W Polsce wszyscy liczą na dobry wynik reprezentacji. Presja jest ogromna.
Miło jest być gospodarzem turnieju, ale potem dodatkowo się denerwujesz. Ja byłem takim typem zawodnika, który uwielbiał presję, ale niektórzy nie lubią tego. Możecie być na to wrażliwi pod wodzą Stepane'a Antigi, który jest dobrym trenerem, ale bardzo młodym i bez doświadczenia. Jego podstawowym zadaniem jest pilnowanie, by zawodnicy nie dawali się ponieść emocjom, ale grali po prostu dobrą siatkówkę. Macie świetnych zawodników, ale czasami gospodarze wchodzą na taki poziom emocjonalny, tak przeżywają turniej, że trzeba ich uspokoić.
Paweł Zagumny chyba dobrze sobie radzi z presją.

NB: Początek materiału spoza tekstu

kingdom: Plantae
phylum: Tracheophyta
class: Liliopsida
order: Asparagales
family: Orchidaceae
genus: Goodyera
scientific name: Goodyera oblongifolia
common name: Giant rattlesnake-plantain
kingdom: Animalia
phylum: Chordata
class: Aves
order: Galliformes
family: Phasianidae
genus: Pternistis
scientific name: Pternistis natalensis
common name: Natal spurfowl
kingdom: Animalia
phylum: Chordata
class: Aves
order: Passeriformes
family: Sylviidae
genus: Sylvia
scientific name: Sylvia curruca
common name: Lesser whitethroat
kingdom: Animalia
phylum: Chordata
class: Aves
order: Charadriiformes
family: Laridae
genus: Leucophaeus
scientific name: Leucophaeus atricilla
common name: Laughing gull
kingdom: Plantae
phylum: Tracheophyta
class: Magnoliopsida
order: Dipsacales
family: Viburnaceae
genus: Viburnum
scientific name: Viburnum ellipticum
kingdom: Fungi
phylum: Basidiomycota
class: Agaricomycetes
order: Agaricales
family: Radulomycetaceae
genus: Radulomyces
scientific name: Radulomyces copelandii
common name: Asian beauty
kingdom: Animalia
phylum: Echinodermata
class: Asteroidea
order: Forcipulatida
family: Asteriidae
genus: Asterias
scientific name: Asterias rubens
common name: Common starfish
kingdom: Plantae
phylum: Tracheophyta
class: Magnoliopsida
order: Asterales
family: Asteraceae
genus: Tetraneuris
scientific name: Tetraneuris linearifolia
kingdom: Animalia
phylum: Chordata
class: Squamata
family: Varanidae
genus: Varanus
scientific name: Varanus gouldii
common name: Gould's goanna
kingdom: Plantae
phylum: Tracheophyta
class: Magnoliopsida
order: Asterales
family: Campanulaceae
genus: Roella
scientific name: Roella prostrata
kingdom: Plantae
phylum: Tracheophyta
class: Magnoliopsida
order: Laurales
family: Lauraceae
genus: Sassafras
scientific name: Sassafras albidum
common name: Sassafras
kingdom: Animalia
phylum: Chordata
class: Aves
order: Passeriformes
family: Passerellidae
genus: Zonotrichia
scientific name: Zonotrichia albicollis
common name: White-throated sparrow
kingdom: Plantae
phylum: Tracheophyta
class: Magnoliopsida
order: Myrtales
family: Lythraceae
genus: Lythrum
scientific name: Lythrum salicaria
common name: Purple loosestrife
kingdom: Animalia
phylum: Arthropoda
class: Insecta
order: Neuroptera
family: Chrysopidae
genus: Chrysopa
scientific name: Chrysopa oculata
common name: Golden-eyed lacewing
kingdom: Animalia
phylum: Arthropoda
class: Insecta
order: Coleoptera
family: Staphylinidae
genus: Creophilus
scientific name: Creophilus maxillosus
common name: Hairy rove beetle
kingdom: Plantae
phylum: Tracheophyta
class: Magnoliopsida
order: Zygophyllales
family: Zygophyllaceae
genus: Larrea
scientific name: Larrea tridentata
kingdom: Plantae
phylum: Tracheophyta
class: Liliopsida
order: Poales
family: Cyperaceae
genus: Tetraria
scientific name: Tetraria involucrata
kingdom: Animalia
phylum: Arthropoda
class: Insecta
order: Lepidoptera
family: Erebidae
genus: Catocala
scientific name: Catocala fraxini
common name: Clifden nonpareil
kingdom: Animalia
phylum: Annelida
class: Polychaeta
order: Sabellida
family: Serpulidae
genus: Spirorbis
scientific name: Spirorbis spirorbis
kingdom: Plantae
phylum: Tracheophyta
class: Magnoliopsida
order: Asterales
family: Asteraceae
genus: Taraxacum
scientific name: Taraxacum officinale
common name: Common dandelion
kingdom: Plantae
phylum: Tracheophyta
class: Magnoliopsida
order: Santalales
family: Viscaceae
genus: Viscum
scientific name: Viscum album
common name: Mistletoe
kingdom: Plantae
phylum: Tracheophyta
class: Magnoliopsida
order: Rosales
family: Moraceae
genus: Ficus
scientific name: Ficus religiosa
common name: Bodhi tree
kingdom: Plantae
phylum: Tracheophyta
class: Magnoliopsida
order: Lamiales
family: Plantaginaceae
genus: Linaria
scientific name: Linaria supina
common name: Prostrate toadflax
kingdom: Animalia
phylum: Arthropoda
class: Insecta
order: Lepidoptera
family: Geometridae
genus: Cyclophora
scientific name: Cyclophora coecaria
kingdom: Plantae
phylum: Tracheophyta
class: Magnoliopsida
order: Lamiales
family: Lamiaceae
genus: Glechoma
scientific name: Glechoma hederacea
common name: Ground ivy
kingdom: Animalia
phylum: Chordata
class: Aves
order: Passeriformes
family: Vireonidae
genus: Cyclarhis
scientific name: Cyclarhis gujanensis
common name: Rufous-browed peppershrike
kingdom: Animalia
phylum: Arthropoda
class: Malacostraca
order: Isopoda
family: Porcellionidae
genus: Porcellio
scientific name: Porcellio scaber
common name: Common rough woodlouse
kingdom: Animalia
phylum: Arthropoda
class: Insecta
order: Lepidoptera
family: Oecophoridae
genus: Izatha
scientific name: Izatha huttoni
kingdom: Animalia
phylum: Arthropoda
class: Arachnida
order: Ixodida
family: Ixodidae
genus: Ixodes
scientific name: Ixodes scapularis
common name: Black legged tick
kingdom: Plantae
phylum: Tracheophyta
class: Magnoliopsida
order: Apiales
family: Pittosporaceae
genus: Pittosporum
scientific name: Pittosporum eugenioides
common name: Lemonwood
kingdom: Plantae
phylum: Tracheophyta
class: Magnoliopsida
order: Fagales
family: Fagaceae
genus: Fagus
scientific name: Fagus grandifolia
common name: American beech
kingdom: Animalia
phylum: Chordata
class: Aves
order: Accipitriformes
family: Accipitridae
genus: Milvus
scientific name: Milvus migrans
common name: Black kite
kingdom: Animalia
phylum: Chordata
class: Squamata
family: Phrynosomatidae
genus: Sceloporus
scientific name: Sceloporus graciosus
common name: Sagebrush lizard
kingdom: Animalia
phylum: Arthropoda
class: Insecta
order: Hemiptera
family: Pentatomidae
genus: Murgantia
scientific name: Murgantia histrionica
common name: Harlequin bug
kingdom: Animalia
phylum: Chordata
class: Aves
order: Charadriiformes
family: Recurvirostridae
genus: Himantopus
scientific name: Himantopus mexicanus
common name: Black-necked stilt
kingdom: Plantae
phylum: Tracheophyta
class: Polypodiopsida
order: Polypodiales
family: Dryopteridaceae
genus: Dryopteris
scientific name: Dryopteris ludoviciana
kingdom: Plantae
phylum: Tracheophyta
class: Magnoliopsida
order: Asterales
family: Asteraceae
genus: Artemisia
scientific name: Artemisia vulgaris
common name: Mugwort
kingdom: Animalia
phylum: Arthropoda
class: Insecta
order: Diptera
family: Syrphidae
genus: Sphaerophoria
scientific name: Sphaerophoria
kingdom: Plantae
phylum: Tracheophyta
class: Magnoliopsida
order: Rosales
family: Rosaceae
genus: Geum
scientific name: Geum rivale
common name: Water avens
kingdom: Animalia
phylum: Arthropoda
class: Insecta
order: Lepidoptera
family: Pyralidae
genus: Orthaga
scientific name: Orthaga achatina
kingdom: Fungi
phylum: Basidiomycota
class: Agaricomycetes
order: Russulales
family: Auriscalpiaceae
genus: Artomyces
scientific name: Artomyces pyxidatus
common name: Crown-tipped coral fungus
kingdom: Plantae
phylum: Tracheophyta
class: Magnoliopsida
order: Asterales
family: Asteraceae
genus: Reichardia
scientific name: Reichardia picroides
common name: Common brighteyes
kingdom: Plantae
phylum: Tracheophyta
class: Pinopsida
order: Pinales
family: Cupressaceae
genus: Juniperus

Jest bardzo doświadczony, jest prawie tak stary, jak ja. Grał w mistrzostwach świata, igrzyskach, w lidze włoskiej. Nic go nie zaskoczy. Jeśli tylko będzie miał dobre przyjęcie, to sobie poradzi. Myślę, że czujecie w drużynie brak Zbigniewa Bartmana jako drugiego atakującego, bo Wlazły może grać świetnie, a zaraz potem słabo, brak mu stabilności. Polska nie musi grać na tysiąc procent możliwości, wystarczy, że będzie grała swoją dobrą siatkówkę.
Największe rozczarowanie tego turnieju to jak na razie Włosi…
Bardzo się tym zmartwiłem, grałem we Włoszech cztery lata i mam tam wielu przyjaciół. Trenera Mauro Berutto ani nie wielbię, ani specjalnie nie potępiam. Jest dobrym trenerem, ale w ostatnich kilku latach bywało tak, że jeśli włoscy siatkarze nie byli zadowoleni ze współpracy z selekcjonerem, to nie grali na sto procent. Brakuje im siatkarzy na najwyższym poziomie. Ich przyjmujący Jiri Kovar i Simone Parodi są co najwyżej dobrzy. Do Lorenzo Bernardiego nawet nie ma co ich porównywać. Oprócz Ivana Zaytseva nie mają gwiazd. To przykre, co mówię, ale muszę być szczery. Mają po prostu słabe pokolenie. Nie mają tak utalentowanych graczy jak: USA, Brazylia, Rosja, czy Polska. Trener nie wywalczy mistrzostwa świata, jeśli nie ma utalentowanych siatkarzy.
Brazylia zawsze grała efektownie, a mam wrażenie, że przez ten turniej się jak na razie, prześlizguje.
Mam na ich temat podobną opinię jak o Włochach. Bruno Rezende jest dobrym, a nie świetnym rozgrywającym. Środkowy Lucas jest bardzo dobrym zawodnikiem, a reszta jest po prostu, dobra. Bernardo Rezende wykonał kawał dobrej roboty przygotowując taką drużynę, która może wygrać wiele meczów, ale jeśli trafią na USA, Rosję, albo mającą swój dzień Polskę, to przegra.
To radykalny wniosek. Słucham, co Pan mówi i wygląda na to, że w finale spotkają się Rosja i USA.
To bym chciał zobaczyć. Mój wymarzony finał to USA przeciwko Rosji, a Brazylia z Polską w meczu o brązowy medal. To byłyby dwa wspaniałe widowiska.
W takim finale polscy kibice wspieraliby raczej Amerykanów.
Polska to wspaniałe miejsce do gry w siatkówkę. Organizacja jest na najwyższym poziomie, a kibice są niesamowici. Kochają siatkówkę, doceniają i rozumieją dobrą siatkówkę. Mój ulubiony moment w karierze to wygranie z Zenitem Kazań Ligi Mistrzów podczas finału w Łodzi, na oczach 15 tysięcy kibiców, którzy doceniali każde, dobre zagranie, a nie tylko wspierali swoją drużynę. Dla zawodnika to wspaniałe przeżycie.